WHAT IS NEEDED
Return the text from every page in the listing below, line for line and unchanged, and omit the pictures from your output.

DATA FOR THIS TASK
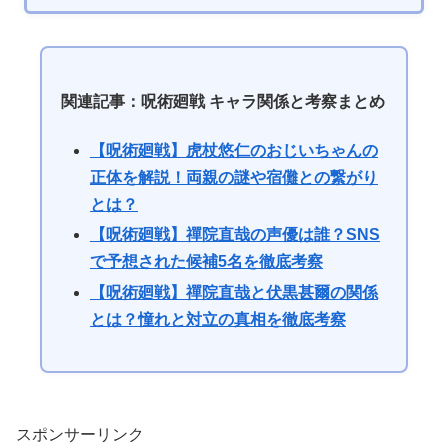
関連記事：呪術廻戦 キャラ関係と考察まとめ
【呪術廻戦】虎杖悠仁のおじいちゃんの
正体を解説！両親の謎や宿儺との繋がり
とは？
【呪術廻戦】禪院直哉の声優は誰？SNS
で予想された候補5名を徹底考察
【呪術廻戦】禪院直哉と伏黒甚爾の関係
とは？憧れと対立の真相を徹底考察
スポンサーリンク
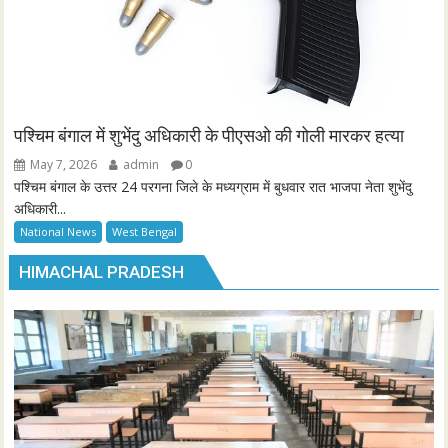
पश्चिम बंगाल में शुभेंदु अधिकारी के पीएसओ की गोली मारकर हत्या
May 7, 2026
admin
0
पश्चिम बंगाल के उत्तर 24 परगना जिले के मध्यग्राम में बुधवार रात भाजपा नेता शुभेंदु
अधिकारी...
National News
West Bengal
HIMACHAL PRADESH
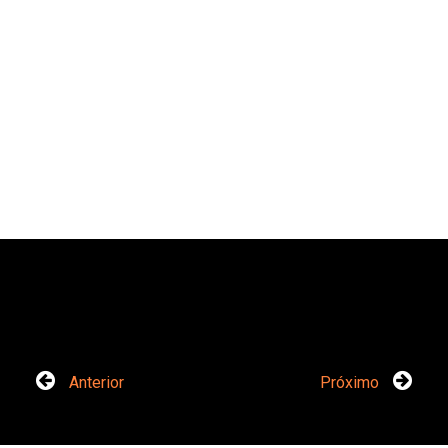
Anterior
Próximo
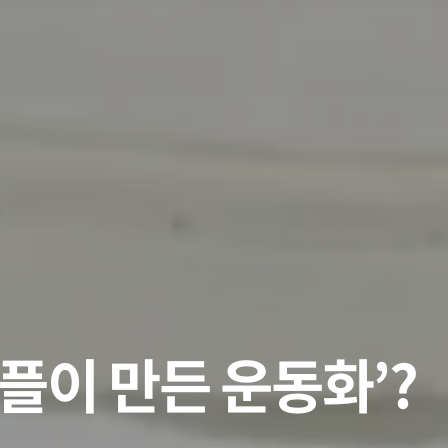
플이 만든 운동화’?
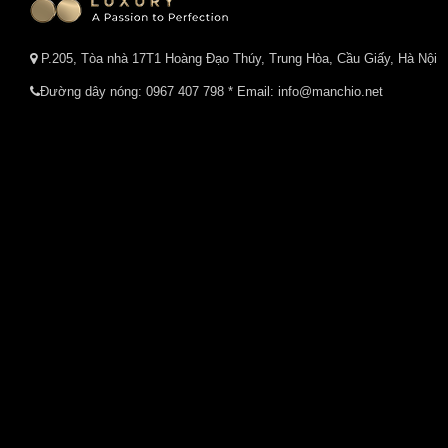
P.205, Tòa nhà 17T1 Hoàng Đạo Thúy, Trung Hòa, Cầu Giấy, Hà Nội
Đường dây nóng:
0967 407 798
* Email: info@manchio.net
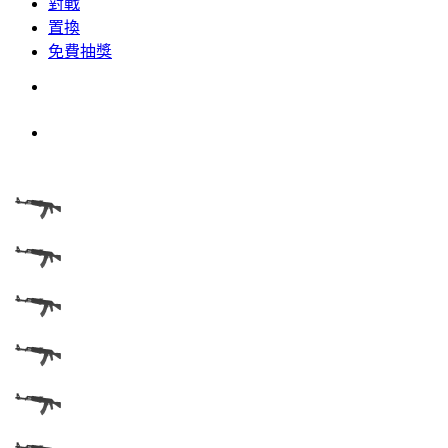
對戰
置換
免費抽獎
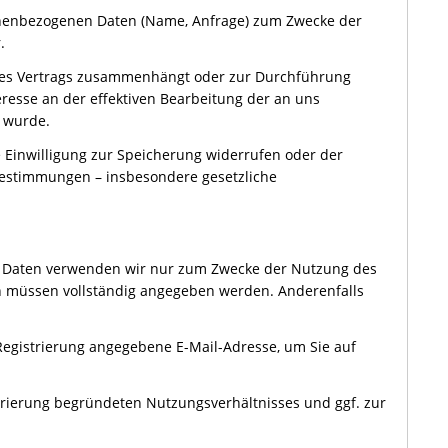
rsonenbezogenen Daten (Name, Anfrage) zum Zwecke der
.
 eines Vertrags zusammenhängt oder zur Durchführung
eresse an der effektiven Bearbeitung der an uns
t wurde.
e Einwilligung zur Speicherung widerrufen oder der
 Bestimmungen – insbesondere gesetzliche
nen Daten verwenden wir nur zum Zwecke der Nutzung des
ben müssen vollständig angegeben werden. Anderenfalls
egistrierung angegebene E-Mail-Adresse, um Sie auf
trierung begründeten Nutzungsverhältnisses und ggf. zur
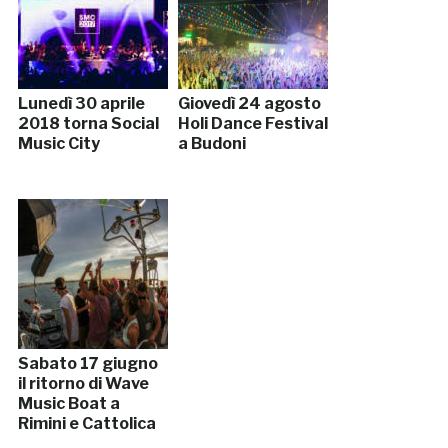
Lunedì 30 aprile
Giovedì 24 agosto
2018 torna Social
Holi Dance Festival
Music City
a Budoni
Sabato 17 giugno
il ritorno di Wave
Music Boat a
Rimini e Cattolica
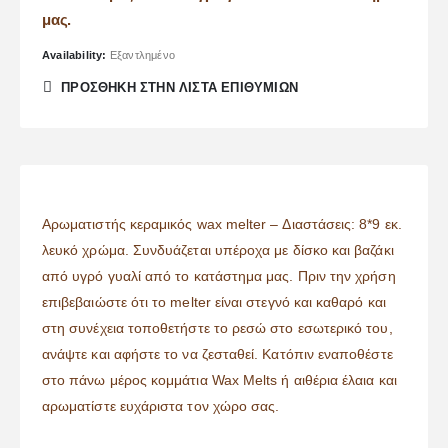
μας.
Availability:
Εξαντλημένο
ΠΡΌΣΘΉΚΗ ΣΤΗΝ ΛΊΣΤΑ ΕΠΙΘΥΜΙΏΝ
Αρωματιστής κεραμικός wax melter – Διαστάσεις: 8*9 εκ.
λευκό χρώμα. Συνδυάζεται υπέροχα με δίσκο και βαζάκι
από υγρό γυαλί από το κατάστημα μας. Πριν την χρήση
επιβεβαιώστε ότι το melter είναι στεγνό και καθαρό και
στη συνέχεια τοποθετήστε το ρεσώ στο εσωτερικό του,
ανάψτε και αφήστε το να ζεσταθεί. Κατόπιν εναποθέστε
στο πάνω μέρος κομμάτια Wax Melts ή αιθέρια έλαια και
αρωματίστε ευχάριστα τον χώρο σας.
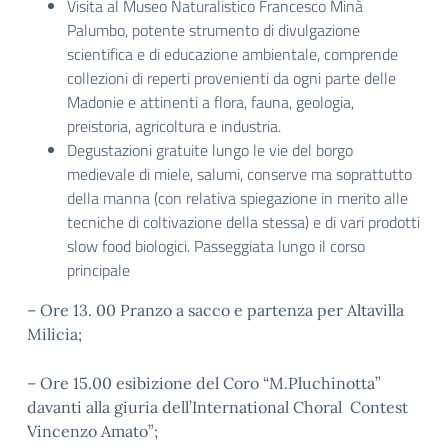
Visita al Museo Naturalistico Francesco Minà
Palumbo, potente strumento di divulgazione
scientifica e di educazione ambientale, comprende
collezioni di reperti provenienti da ogni parte delle
Madonie e attinenti a flora, fauna, geologia,
preistoria, agricoltura e industria.
Degustazioni gratuite lungo le vie del borgo
medievale di miele, salumi, conserve ma soprattutto
della manna (con relativa spiegazione in merito alle
tecniche di coltivazione della stessa) e di vari prodotti
slow food biologici. Passeggiata lungo il corso
principale
– Ore 13. 00 Pranzo a sacco e partenza per Altavilla
Milicia;
– Ore 15.00 esibizione del Coro “M.Pluchinotta”
davanti alla giuria dell’International Choral Contest
Vincenzo Amato”;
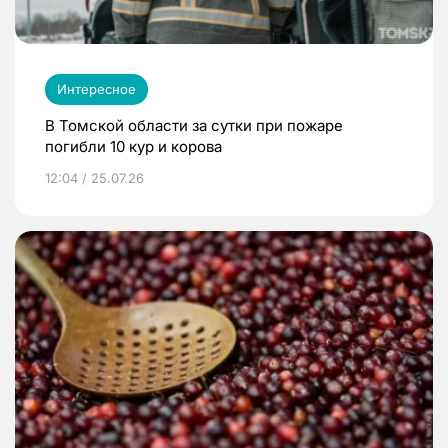
Интересное
В Томской области за сутки при пожаре
погибли 10 кур и корова
12:04 / 25.07.26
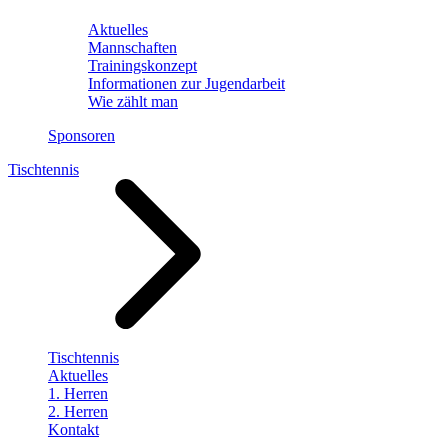
Aktuelles
Mannschaften
Trainingskonzept
Informationen zur Jugendarbeit
Wie zählt man
Sponsoren
Tischtennis
Tischtennis
Aktuelles
1. Herren
2. Herren
Kontakt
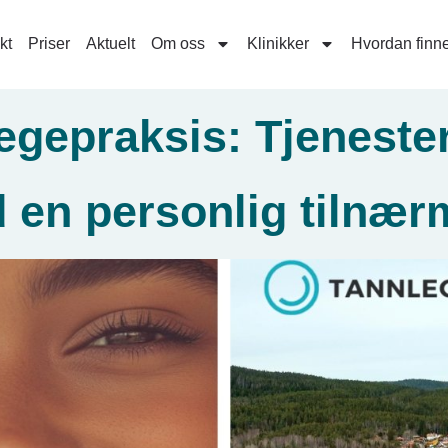
kt
Priser
Aktuelt
Om oss
Klinikker
Hvordan finne
gepraksis: Tjenester
 en personlig tilnær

RESULT OF THE TASK
関連記事：呪術廻戦 キャラ関係と考察まとめ
【呪術廻戦】虎杖悠仁のおじいちゃんの
正体を解説！両親の謎や宿儺との繋がり
とは？
【呪術廻戦】禪院直哉の声優は誰？SNS
で予想された候補5名を徹底考察
【呪術廻戦】禪院直哉と伏黒甚爾の関係
とは？憧れと対立の真相を徹底考察
スポンサーリンク
पश्चिम बंगाल में शुभेंदु अधिकारी के पीएसओ की गोली मारकर हत्या
May 7, 2026
admin
0
पश्चिम बंगाल के उत्तर 24 परगना जिले के मध्यग्राम में बुधवार रात भाजपा नेता शुभेंदु
अधिकारी...
National News
West Bengal
HIMACHAL PRADESH
Anterior
Próximo
플이 만든 운동화’?
P.205, Tòa nhà 17T1 Hoàng Đạo Thúy, Trung Hòa, Cầu Giấy, Hà Nội
Đường dây nóng:
0967 407 798
* Email: info@manchio.net
對戰
置換
免費抽獎
rsonenbezogenen Daten (Name, Anfrage) zum Zwecke der
.
 eines Vertrags zusammenhängt oder zur Durchführung
eresse an der effektiven Bearbeitung der an uns
t wurde.
e Einwilligung zur Speicherung widerrufen oder der
 Bestimmungen – insbesondere gesetzliche
nen Daten verwenden wir nur zum Zwecke der Nutzung des
ben müssen vollständig angegeben werden. Anderenfalls
egistrierung angegebene E-Mail-Adresse, um Sie auf
trierung begründeten Nutzungsverhältnisses und ggf. zur
Lunedì 30 aprile
Giovedì 24 agosto
2018 torna Social
Holi Dance Festival
Music City
a Budoni
Sabato 17 giugno
il ritorno di Wave
Music Boat a
Rimini e Cattolica
μας.
Availability:
Εξαντλημένο
ΠΡΌΣΘΉΚΗ ΣΤΗΝ ΛΊΣΤΑ ΕΠΙΘΥΜΙΏΝ
Αρωματιστής κεραμικός wax melter – Διαστάσεις: 8*9 εκ.
λευκό χρώμα. Συνδυάζεται υπέροχα με δίσκο και βαζάκι
από υγρό γυαλί από το κατάστημα μας. Πριν την χρήση
επιβεβαιώστε ότι το melter είναι στεγνό και καθαρό και
στη συνέχεια τοποθετήστε το ρεσώ στο εσωτερικό του,
ανάψτε και αφήστε το να ζεσταθεί. Κατόπιν εναποθέστε
στο πάνω μέρος κομμάτια Wax Melts ή αιθέρια έλαια και
αρωματίστε ευχάριστα τον χώρο σας.
Visita al Museo Naturalistico Francesco Minà
Palumbo, potente strumento di divulgazione
scientifica e di educazione ambientale, comprende
collezioni di reperti provenienti da ogni parte delle
Madonie e attinenti a flora, fauna, geologia,
preistoria, agricoltura e industria.
Degustazioni gratuite lungo le vie del borgo
medievale di miele, salumi, conserve ma soprattutto
della manna (con relativa spiegazione in merito alle
tecniche di coltivazione della stessa) e di vari prodotti
slow food biologici. Passeggiata lungo il corso
principale
– Ore 13. 00 Pranzo a sacco e partenza per Altavilla
Milicia;
– Ore 15.00 esibizione del Coro “M.Pluchinotta”
davanti alla giuria dell’International Choral Contest
Vincenzo Amato”;
Интересное
В Томской области за сутки при пожаре
погибли 10 кур и корова
12:04 / 25.07.26
Aktuelles
Mannschaften
Trainingskonzept
Informationen zur Jugendarbeit
Wie zählt man
Sponsoren
Tischtennis
Tischtennis
Aktuelles
1. Herren
2. Herren
Kontakt
kt
Priser
Aktuelt
Om oss
Klinikker
Hvordan finne
gepraksis: Tjenester
 en personlig tilnær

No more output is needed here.